Suppose there are k hypotheses to be tested and the overall type 1 error rate is α. Start by ordering the p-values and comparing the smallest p-value to α/k. If that p-value is less than α/k, then reject that hypothesis and start all over with the same α and test the remaining k - 1 hypothesis, i.e. order the k - 1 remaining p-values and compare the smallest one to α/(k - 1). Continue doing this until the hypothesis with the smallest p-value cannot be rejected. At that point, stop and accept all hypotheses that have not been rejected at previous steps.

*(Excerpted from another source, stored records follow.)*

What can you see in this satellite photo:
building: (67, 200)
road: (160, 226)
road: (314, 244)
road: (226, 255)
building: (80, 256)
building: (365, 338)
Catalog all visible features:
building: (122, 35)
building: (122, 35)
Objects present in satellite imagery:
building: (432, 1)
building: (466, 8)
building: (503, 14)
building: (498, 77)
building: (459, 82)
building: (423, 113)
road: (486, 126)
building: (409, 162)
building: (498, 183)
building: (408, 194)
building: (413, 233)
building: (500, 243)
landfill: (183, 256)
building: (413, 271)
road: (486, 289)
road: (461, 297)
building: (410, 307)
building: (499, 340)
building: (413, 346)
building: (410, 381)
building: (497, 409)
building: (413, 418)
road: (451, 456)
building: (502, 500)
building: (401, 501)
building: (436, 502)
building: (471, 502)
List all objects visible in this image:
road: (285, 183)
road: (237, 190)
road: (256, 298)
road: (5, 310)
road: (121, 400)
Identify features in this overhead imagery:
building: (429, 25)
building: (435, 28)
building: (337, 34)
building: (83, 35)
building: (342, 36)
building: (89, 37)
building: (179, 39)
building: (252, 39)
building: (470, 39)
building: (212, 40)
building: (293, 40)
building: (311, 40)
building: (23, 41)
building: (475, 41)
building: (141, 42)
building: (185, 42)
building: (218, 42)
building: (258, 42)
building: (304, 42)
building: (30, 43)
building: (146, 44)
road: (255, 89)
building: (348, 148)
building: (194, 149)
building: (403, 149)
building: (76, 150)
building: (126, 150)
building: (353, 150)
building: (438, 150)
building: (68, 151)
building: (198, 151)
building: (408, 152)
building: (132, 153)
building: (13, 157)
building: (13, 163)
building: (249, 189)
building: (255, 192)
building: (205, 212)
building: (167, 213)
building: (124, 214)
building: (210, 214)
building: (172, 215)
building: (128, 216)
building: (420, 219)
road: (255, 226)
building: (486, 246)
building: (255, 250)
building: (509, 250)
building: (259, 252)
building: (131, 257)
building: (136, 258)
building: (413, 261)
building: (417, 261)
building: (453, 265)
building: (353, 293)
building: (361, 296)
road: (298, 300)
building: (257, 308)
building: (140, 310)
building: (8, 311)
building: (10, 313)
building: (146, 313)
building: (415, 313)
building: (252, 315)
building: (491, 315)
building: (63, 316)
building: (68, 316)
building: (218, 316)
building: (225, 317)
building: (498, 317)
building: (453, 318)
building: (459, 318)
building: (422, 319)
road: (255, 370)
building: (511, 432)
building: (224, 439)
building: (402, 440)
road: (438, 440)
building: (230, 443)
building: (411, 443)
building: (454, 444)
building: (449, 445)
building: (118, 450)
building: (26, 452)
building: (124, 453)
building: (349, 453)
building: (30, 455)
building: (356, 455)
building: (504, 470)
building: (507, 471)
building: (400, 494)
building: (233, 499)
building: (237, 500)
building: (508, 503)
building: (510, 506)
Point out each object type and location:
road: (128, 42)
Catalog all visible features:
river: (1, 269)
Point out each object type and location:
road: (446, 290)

Here is an example. Four hypotheses are tested with α = 0.05. The four unadjusted p-values are 0.01, 0.03, 0.04, and 0.005. The smallest of these is 0.005. Since this is less than 0.05/4, hypothesis four is rejected. The next smallest p-value is 0.01, which is smaller than 0.05/3. So, hypothesis one is also rejected. The next smallest p-value is 0.03. This is not smaller than 0.05/2. Therefore, hypotheses one and four are rejected while hypotheses two and three are not rejected.

The Holm-Bonferroni method is an example of a closed test procedure ^[2]. As such, it controls the familywise error rate for all the k hypotheses at level α in the strong sense. Each intersection is tested using the simple Bonferroni test.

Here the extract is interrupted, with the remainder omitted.